So I am trying Wfview with an IC-9700 cnnected remote via WLAN. Receive is working properly but during transmit there is a whistling tone which increases with time and is pumping in SSB - even with no microphone connected. It appears to me like a loopback…
When I wrote “Mic not connected” I meant the mic which is on the wfview end.
At the rig is definitely no mic connected (verified).
I don’t know at the moment if monitor is (accidently) left on… the radio is “remote” and when I write “remote” than I mean that this is not in the next room or in the basement. Therefore it is currently not possible to change anything on the radio (until I have build a mechanical remote device to push a button remotely )
LAN is selected as the audio source
When turning the LAN-slider all the way down, the noise disapears.
If the LAN being turned up is changing it, then the audio is flowing through the 9700. The only way I know to cause this is for the built-in monitor to be enabled. It would have a little stutter before full-tilt feedback would set in.
It only happens when you transmit, right?
FYI wfview streams audio full-duplex the entire time.
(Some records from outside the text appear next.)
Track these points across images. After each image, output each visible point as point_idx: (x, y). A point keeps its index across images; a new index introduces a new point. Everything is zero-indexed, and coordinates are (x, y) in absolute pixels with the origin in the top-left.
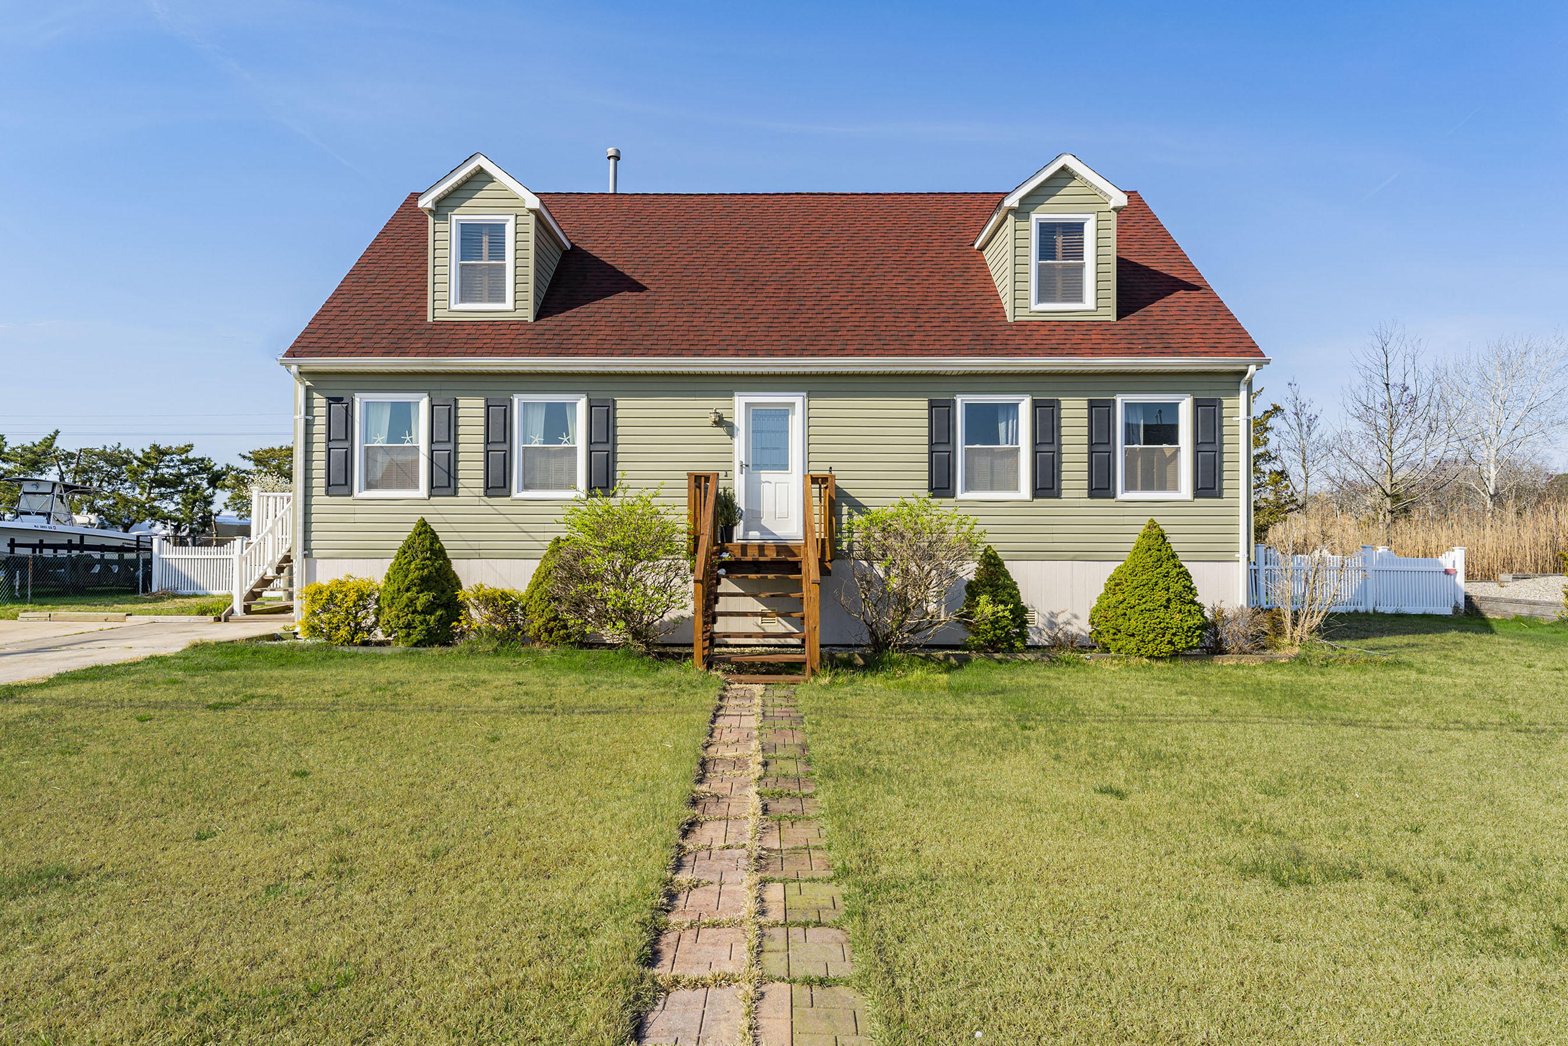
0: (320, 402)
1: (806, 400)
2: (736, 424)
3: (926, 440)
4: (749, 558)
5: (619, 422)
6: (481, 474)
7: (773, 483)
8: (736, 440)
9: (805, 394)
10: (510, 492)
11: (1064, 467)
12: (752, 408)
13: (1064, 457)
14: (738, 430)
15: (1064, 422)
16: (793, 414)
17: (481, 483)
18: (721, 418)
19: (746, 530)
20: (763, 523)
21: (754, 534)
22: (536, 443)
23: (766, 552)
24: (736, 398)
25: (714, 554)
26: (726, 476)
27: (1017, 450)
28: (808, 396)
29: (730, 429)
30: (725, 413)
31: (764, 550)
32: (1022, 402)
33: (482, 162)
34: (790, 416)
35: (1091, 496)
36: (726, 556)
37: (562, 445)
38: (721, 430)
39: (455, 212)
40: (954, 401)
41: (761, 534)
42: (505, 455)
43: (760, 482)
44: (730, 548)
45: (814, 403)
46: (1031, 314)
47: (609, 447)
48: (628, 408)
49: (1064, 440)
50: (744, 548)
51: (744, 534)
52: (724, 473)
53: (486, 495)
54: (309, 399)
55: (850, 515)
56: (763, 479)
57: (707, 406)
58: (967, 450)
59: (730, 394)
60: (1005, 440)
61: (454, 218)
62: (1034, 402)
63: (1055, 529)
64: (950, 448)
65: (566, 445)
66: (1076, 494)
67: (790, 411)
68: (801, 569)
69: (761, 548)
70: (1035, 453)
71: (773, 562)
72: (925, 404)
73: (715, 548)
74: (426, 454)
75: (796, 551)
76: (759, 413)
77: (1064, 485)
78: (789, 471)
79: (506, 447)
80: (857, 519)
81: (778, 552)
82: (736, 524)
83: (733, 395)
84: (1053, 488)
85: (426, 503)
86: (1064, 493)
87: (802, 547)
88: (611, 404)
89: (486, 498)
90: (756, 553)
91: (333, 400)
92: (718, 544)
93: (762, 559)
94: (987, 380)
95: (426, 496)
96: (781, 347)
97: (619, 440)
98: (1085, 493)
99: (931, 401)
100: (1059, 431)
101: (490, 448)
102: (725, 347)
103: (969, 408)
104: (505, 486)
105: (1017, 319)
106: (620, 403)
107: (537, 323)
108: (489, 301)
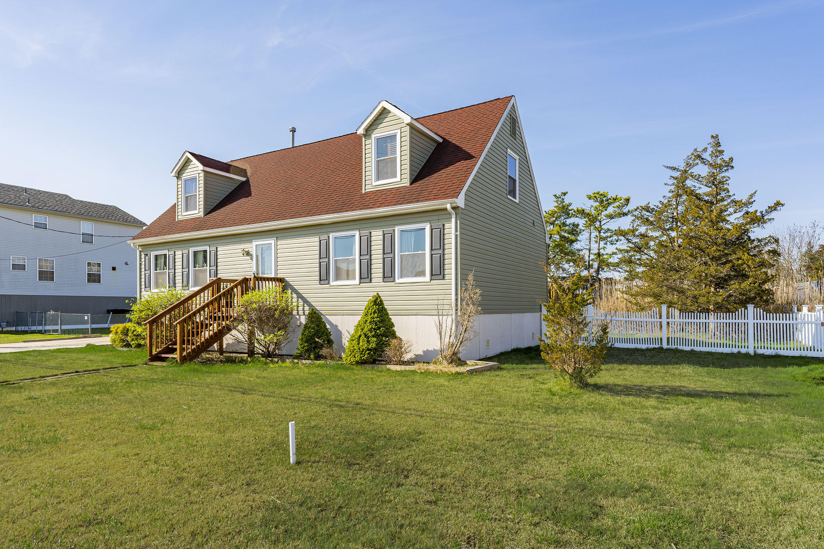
1: (276, 241)
2: (253, 254)
3: (318, 257)
5: (219, 257)
8: (253, 262)
11: (373, 267)
13: (373, 262)
15: (372, 243)
24: (253, 243)
29: (251, 257)
32: (356, 234)
35: (384, 281)
40: (329, 237)
42: (187, 273)
45: (279, 242)
46: (373, 187)
49: (372, 252)
58: (335, 260)
59: (250, 241)
60: (350, 254)
62: (360, 233)
64: (327, 260)
66: (378, 280)
70: (360, 260)
77: (373, 276)
84: (368, 278)
86: (373, 280)
94: (342, 224)
97: (219, 264)
98: (381, 280)
99: (319, 238)
100: (370, 248)
103: (335, 239)
105: (367, 191)
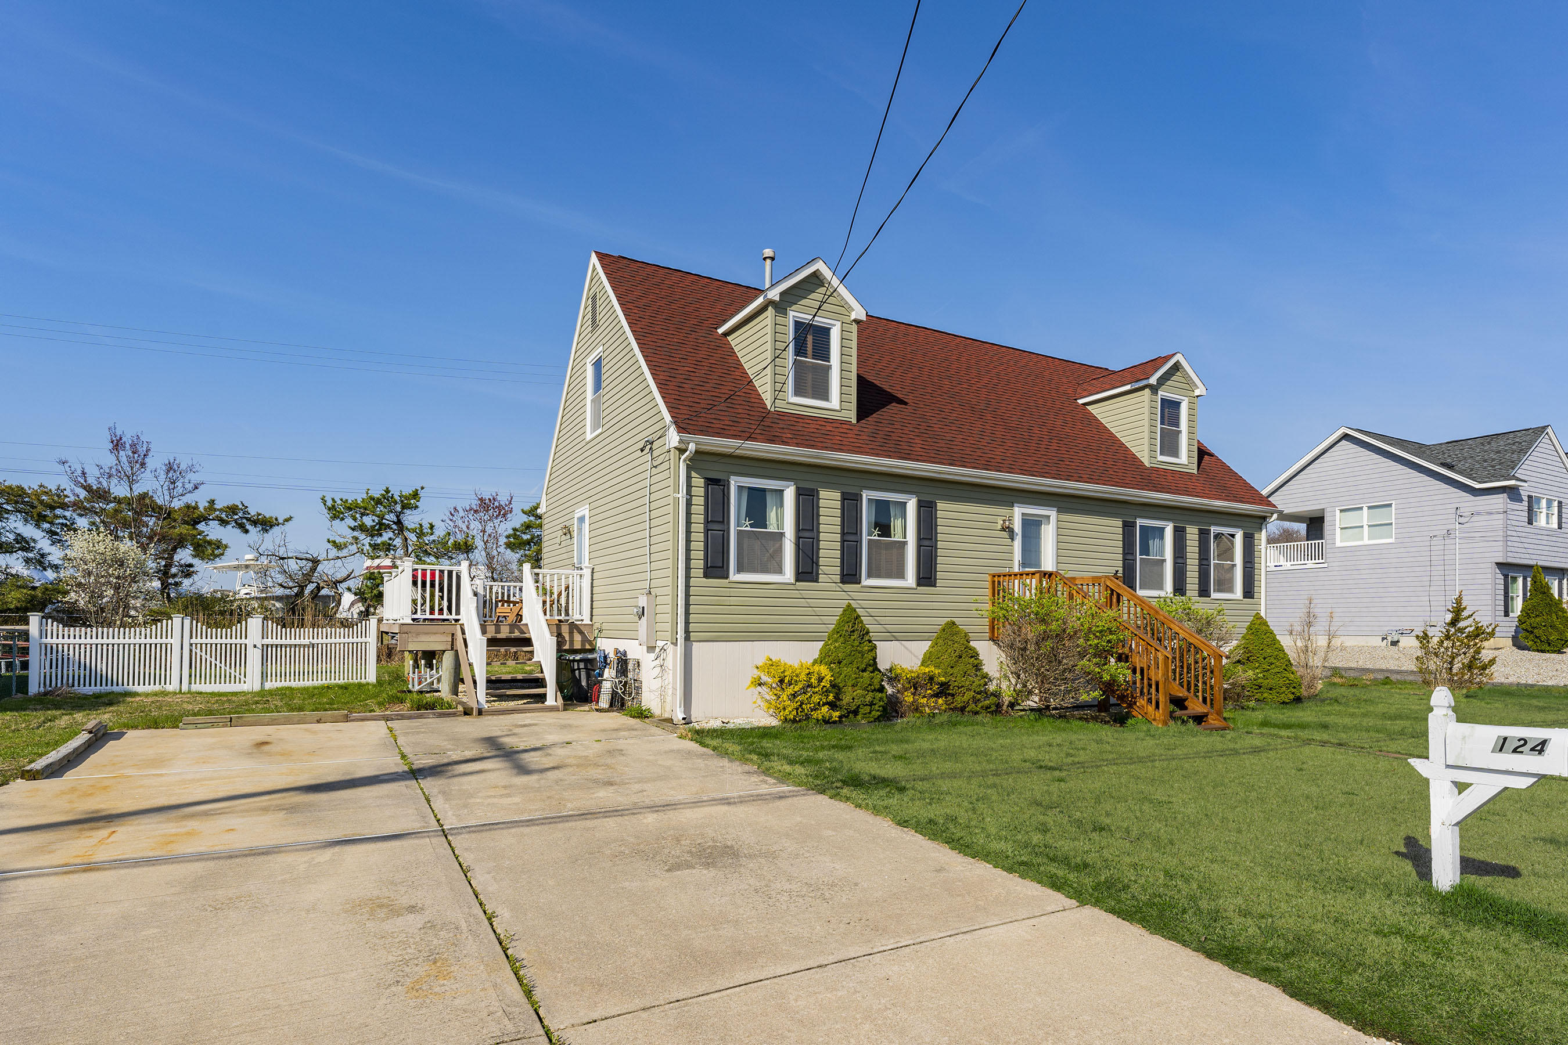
0: (698, 481)
33: (820, 266)
39: (792, 308)
48: (945, 509)
54: (689, 478)
57: (996, 514)
61: (792, 314)
74: (793, 540)
85: (792, 587)
91: (710, 482)
95: (793, 581)
106: (940, 505)
107: (860, 424)
108: (813, 398)
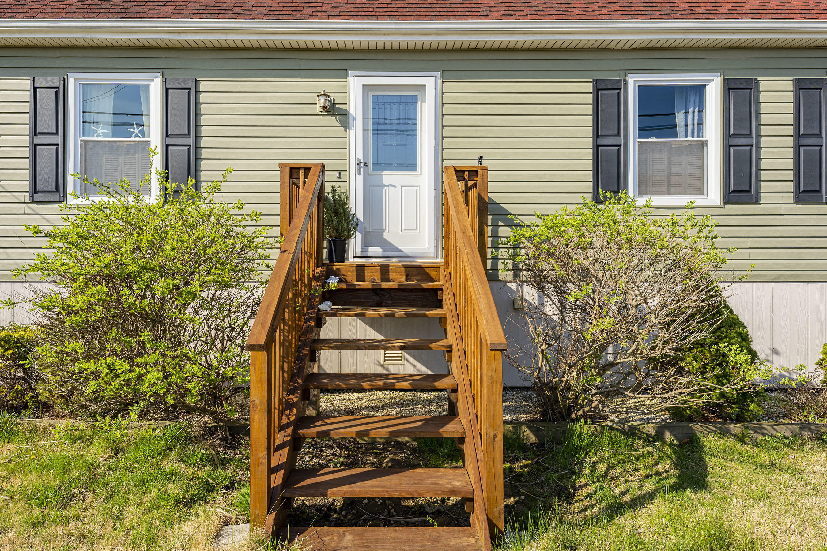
1: (440, 82)
2: (352, 111)
3: (589, 132)
4: (366, 285)
5: (203, 108)
6: (27, 174)
7: (398, 188)
8: (352, 132)
9: (438, 74)
10: (64, 196)
11: (764, 164)
12: (371, 93)
13: (764, 153)
14: (354, 119)
15: (763, 108)
16: (423, 100)
17: (27, 186)
18: (333, 104)
19: (366, 244)
20: (386, 236)
21: (375, 250)
22: (99, 135)
23: (392, 276)
24: (352, 79)
25: (317, 279)
26: (339, 177)
27: (703, 144)
28: (442, 77)
29: (344, 118)
30: (338, 98)
31: (388, 272)
32: (710, 84)
34: (419, 103)
35: (798, 201)
36: (333, 282)
37: (133, 138)
38: (332, 120)
40: (626, 82)
41: (384, 250)
42: (57, 150)
43: (383, 186)
44: (343, 270)
45: (448, 86)
47: (189, 140)
49: (764, 130)
50: (360, 270)
51: (362, 251)
52: (337, 174)
53: (33, 202)
55: (495, 226)
56: (386, 182)
58: (640, 144)
59: (343, 74)
60: (684, 133)
62: (727, 81)
63: (753, 242)
64: (620, 141)
65: (137, 138)
66: (779, 198)
67: (419, 98)
68: (441, 300)
69: (385, 270)
70: (727, 147)
71: (401, 290)
72: (589, 87)
73: (318, 270)
75: (433, 274)
76: (381, 99)
77: (764, 186)
78: (418, 172)
79: (58, 140)
80: (504, 231)
81: (407, 276)
82: (349, 237)
83: (347, 76)
84: (750, 191)
86: (764, 198)
87: (441, 269)
88: (192, 85)
89: (33, 205)
90: (377, 275)
92: (323, 265)
93: (386, 285)
94: (667, 55)
96: (408, 13)
97: (204, 131)
98: (790, 197)
99: (596, 82)
100: (758, 119)
101: (37, 140)
102: (338, 13)
103: (643, 90)
104: (57, 190)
So when you transmit, that is the moment where the radio begins the built-in monitor function.
I don’t quite understand why that is causing feedback, but it seems likely to me that it is part of the issue.
I should also ask, are you running dual-VFO, and if so, could the sub receiver be receiving the main receiver?
Many thanks for all the advices. Fortunately I could solve the problem:
It was the built-in microphone.
So I wanted to use a netbook with built in microphone (and an external mic jack).
Normally one could expect a single audio-input-device which switches off automatically the built-in mic when using an external microphone. Not in this case. There were two audio-devices, one the internal mic and the other the jack for the external mic. Both were activated and caused an audio-feedback with the built-in speakers. (I know, why I don’t like laptops )
After deactivating the internal mic, the feedback disappeared.